Reproduce every line of text in this data word for word, with no changes.
*** Provided records Section Begins ***
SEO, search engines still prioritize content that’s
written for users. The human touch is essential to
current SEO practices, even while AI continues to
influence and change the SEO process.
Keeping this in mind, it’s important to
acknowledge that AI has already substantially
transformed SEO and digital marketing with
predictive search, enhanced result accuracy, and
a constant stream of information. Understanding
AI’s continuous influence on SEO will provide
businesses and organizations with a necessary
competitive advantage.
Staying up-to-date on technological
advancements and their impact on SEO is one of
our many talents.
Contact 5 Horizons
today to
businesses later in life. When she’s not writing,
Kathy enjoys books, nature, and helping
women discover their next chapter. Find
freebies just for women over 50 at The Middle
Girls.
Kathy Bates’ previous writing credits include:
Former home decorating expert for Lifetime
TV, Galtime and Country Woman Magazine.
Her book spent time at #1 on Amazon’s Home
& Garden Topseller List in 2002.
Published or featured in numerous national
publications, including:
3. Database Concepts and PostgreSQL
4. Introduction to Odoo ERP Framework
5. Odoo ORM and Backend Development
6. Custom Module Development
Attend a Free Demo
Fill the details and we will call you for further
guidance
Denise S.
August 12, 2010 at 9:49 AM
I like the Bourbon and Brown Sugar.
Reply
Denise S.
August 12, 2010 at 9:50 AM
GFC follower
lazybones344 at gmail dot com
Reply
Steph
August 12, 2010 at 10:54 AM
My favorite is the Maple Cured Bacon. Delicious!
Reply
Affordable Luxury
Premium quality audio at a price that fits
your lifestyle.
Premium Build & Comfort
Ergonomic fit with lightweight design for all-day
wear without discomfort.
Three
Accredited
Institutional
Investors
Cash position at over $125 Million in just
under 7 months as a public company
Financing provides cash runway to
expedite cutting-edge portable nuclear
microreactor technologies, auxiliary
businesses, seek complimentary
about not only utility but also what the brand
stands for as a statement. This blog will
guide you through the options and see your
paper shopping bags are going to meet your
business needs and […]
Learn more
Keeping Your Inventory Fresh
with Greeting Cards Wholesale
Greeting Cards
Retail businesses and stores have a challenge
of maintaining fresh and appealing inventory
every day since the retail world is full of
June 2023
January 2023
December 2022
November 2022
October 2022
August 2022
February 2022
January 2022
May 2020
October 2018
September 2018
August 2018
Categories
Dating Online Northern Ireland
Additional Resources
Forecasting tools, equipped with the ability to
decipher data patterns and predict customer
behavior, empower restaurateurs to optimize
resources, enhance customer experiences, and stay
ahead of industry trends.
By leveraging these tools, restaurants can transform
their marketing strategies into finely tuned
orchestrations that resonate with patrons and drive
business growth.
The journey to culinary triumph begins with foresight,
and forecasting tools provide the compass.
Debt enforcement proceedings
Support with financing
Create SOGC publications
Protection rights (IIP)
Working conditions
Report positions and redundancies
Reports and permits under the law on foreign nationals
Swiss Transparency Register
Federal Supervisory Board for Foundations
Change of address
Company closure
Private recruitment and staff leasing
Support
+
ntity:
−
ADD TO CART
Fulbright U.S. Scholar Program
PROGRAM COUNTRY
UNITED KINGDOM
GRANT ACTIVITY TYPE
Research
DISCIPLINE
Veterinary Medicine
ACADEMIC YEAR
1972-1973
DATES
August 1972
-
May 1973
*** Provided records Section Ends ***
> [Problem solution]:
SEO, search engines still prioritize content that’s
written for users. The human touch is essential to
current SEO practices, even while AI continues to
influence and change the SEO process.
Keeping this in mind, it’s important to
acknowledge that AI has already substantially
transformed SEO and digital marketing with
predictive search, enhanced result accuracy, and
a constant stream of information. Understanding
AI’s continuous influence on SEO will provide
businesses and organizations with a necessary
competitive advantage.
Staying up-to-date on technological
advancements and their impact on SEO is one of
our many talents.
Contact 5 Horizons
today to
businesses later in life. When she’s not writing,
Kathy enjoys books, nature, and helping
women discover their next chapter. Find
freebies just for women over 50 at The Middle
Girls.
Kathy Bates’ previous writing credits include:
Former home decorating expert for Lifetime
TV, Galtime and Country Woman Magazine.
Her book spent time at #1 on Amazon’s Home
& Garden Topseller List in 2002.
Published or featured in numerous national
publications, including:
3. Database Concepts and PostgreSQL
4. Introduction to Odoo ERP Framework
5. Odoo ORM and Backend Development
6. Custom Module Development
Attend a Free Demo
Fill the details and we will call you for further
guidance
Denise S.
August 12, 2010 at 9:49 AM
I like the Bourbon and Brown Sugar.
Reply
Denise S.
August 12, 2010 at 9:50 AM
GFC follower
lazybones344 at gmail dot com
Reply
Steph
August 12, 2010 at 10:54 AM
My favorite is the Maple Cured Bacon. Delicious!
Reply
Affordable Luxury
Premium quality audio at a price that fits
your lifestyle.
Premium Build & Comfort
Ergonomic fit with lightweight design for all-day
wear without discomfort.
Three
Accredited
Institutional
Investors
Cash position at over $125 Million in just
under 7 months as a public company
Financing provides cash runway to
expedite cutting-edge portable nuclear
microreactor technologies, auxiliary
businesses, seek complimentary
about not only utility but also what the brand
stands for as a statement. This blog will
guide you through the options and see your
paper shopping bags are going to meet your
business needs and […]
Learn more
Keeping Your Inventory Fresh
with Greeting Cards Wholesale
Greeting Cards
Retail businesses and stores have a challenge
of maintaining fresh and appealing inventory
every day since the retail world is full of
June 2023
January 2023
December 2022
November 2022
October 2022
August 2022
February 2022
January 2022
May 2020
October 2018
September 2018
August 2018
Categories
Dating Online Northern Ireland
Additional Resources
Forecasting tools, equipped with the ability to
decipher data patterns and predict customer
behavior, empower restaurateurs to optimize
resources, enhance customer experiences, and stay
ahead of industry trends.
By leveraging these tools, restaurants can transform
their marketing strategies into finely tuned
orchestrations that resonate with patrons and drive
business growth.
The journey to culinary triumph begins with foresight,
and forecasting tools provide the compass.
Debt enforcement proceedings
Support with financing
Create SOGC publications
Protection rights (IIP)
Working conditions
Report positions and redundancies
Reports and permits under the law on foreign nationals
Swiss Transparency Register
Federal Supervisory Board for Foundations
Change of address
Company closure
Private recruitment and staff leasing
Support
+
ntity:
−
ADD TO CART
Fulbright U.S. Scholar Program
PROGRAM COUNTRY
UNITED KINGDOM
GRANT ACTIVITY TYPE
Research
DISCIPLINE
Veterinary Medicine
ACADEMIC YEAR
1972-1973
DATES
August 1972
-
May 1973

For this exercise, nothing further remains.